■ Supplied passage
************

Maybe even throw in a coded reference to Jimmy Savile? Yes, why not. By no means insensitive when the show is distributed through the BBC? And let’s not simply have Sherlock take down an evil television presenter..no..it MUST be somehow connected to Watson’s wife and her mission to help Watson help Sherlock help Watson.Are you keeping up?

Said wife must also be a strident feminist (even though you made feminism the villain in that ghastly Victorian episode) and unremarkable in every way. Entirely unconvincing as a ‘ruthless assassin’. But she hates the Tories no doubt and thinks ‘posh boys’ love domination.


Interesting..how you made Mrs Mary Watson the mouthpiece for everything that was going wrong with your show, gentlemen? You hated all things posh and establishment and yet you are so DESPERATE to be a part of that very system that you framed entire characters to personify that implicit agenda in its own paradoxical confusion?

************

■ Task requirements
A. Set down the Sherlock commentary word for word between "Said wife must" and "boys’ love domination.", inclusive.
B. Write the next part of the commentary on Sherlock, picking up after its last sentence.

Data entries
************

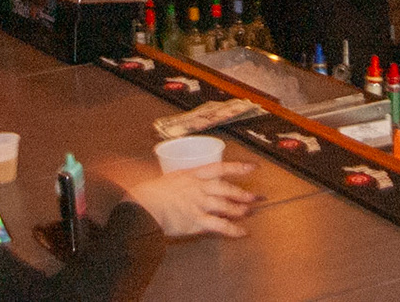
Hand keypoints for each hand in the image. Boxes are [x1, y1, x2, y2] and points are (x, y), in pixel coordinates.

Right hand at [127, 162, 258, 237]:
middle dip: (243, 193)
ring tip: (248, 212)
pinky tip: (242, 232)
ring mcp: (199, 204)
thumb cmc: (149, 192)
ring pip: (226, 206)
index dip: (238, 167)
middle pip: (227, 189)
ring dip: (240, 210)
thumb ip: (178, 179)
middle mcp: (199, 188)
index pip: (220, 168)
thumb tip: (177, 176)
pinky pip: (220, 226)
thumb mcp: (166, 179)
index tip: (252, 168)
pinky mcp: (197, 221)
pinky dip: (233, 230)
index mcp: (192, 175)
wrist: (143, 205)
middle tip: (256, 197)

************

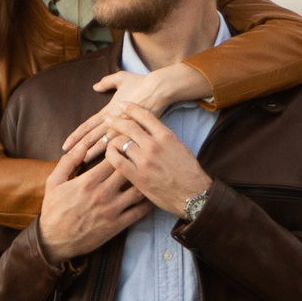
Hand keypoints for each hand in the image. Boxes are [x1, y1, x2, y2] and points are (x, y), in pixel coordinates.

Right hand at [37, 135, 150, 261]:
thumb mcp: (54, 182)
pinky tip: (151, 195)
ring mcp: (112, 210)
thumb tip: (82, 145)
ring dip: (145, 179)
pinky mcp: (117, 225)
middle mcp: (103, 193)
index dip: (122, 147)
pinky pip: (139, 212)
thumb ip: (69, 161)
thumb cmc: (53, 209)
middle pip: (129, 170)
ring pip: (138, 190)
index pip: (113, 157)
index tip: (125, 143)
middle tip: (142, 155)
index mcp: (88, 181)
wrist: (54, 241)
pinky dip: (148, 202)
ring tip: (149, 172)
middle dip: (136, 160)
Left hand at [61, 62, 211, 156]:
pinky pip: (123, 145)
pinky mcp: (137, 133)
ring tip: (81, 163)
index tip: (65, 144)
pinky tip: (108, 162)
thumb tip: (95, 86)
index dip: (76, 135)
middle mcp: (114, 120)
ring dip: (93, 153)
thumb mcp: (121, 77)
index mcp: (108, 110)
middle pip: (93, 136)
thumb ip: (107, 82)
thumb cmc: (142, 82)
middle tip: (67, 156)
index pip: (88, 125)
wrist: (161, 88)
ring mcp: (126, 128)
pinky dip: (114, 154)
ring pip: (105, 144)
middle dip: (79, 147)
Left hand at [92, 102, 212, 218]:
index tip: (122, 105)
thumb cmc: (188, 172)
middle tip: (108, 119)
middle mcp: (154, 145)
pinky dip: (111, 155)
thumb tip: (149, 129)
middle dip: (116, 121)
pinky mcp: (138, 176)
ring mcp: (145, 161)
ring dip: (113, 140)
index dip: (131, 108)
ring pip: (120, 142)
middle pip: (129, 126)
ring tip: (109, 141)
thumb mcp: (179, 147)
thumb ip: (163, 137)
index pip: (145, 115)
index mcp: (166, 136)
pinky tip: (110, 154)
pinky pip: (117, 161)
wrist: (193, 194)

************

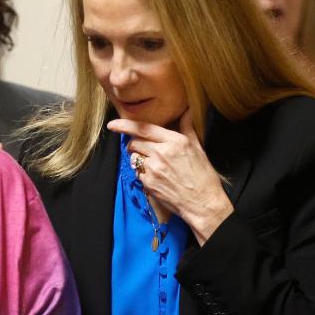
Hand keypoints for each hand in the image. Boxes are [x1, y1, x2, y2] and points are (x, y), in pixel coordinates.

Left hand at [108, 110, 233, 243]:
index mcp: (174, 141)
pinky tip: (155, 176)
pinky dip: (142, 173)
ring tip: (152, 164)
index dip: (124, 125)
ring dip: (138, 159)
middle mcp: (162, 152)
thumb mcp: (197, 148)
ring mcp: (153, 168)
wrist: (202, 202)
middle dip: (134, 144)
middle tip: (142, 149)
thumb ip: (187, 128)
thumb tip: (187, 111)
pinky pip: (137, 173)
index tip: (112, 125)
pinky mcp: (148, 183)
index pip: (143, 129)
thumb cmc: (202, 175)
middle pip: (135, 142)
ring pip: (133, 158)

************

■ Task answers
A.
Said wife must also be a strident feminist (even though you made feminism the villain in that ghastly Victorian episode) and unremarkable in every way. Entirely unconvincing as a ‘ruthless assassin’. But she hates the Tories no doubt and thinks ‘posh boys’ love domination.

B.
And you loved women and their rights so dearly, that each and every female character was either downtrodden at one end of the spectrum or a dominatrix at the other? And bang in the middle? Either victims or lunatics or misguided villains or just very dead (yet somehow able to interact in a fictional universe whose essential message is about logic and NOT succumbing to faux sentiment or mawkish notions of ghosts and everlasting life?).


Which would all be fine, except that you were the enemies of elitism, gentlemen! Your show had an egalitarian, organic CHARM when first it launched. Your Sherlock was an underdog, triumphing against all odds. And the core appeal was never being a brand.

So you did NOT need to keep shouting at the audience ‘THIS IS SHERLOCK HOLMES AND HE IS BRILLIANT‘ or have a closing montage where I run into the sunset to solve crimes with Watson like Batman and Robin.

You did not NEED to keep meta-textually inserting references to the mythology OF the show or its parent canon. Why the bloody hell would I wear a Deer-Stalker hat IF i am the ‘modern’ (ie not simply a more logical descendant of) Sherlock Holmes? At what point would I describe myself as a ‘high functioning sociopath?’.

And so on.

In short, you became greedy..over-ambitious. The grander your ambitions and the bigger the brand: the less faithful you were to the pervasive charms that ignited the show’s potential in the first place.

You forgot that you have genius, too, aside from the Conan Doyle inspiration but best contained when fused to that canon of material. Moffat: THE greatest plot-smith who lived among those other hacks for hire. Gatiss: master of the macabre! ROYSTON VASEY! BRILLIANT! GIRL IN THE FIREPLACE!! BLINK!! And yes, series 1 and 2 of SHERLOCK!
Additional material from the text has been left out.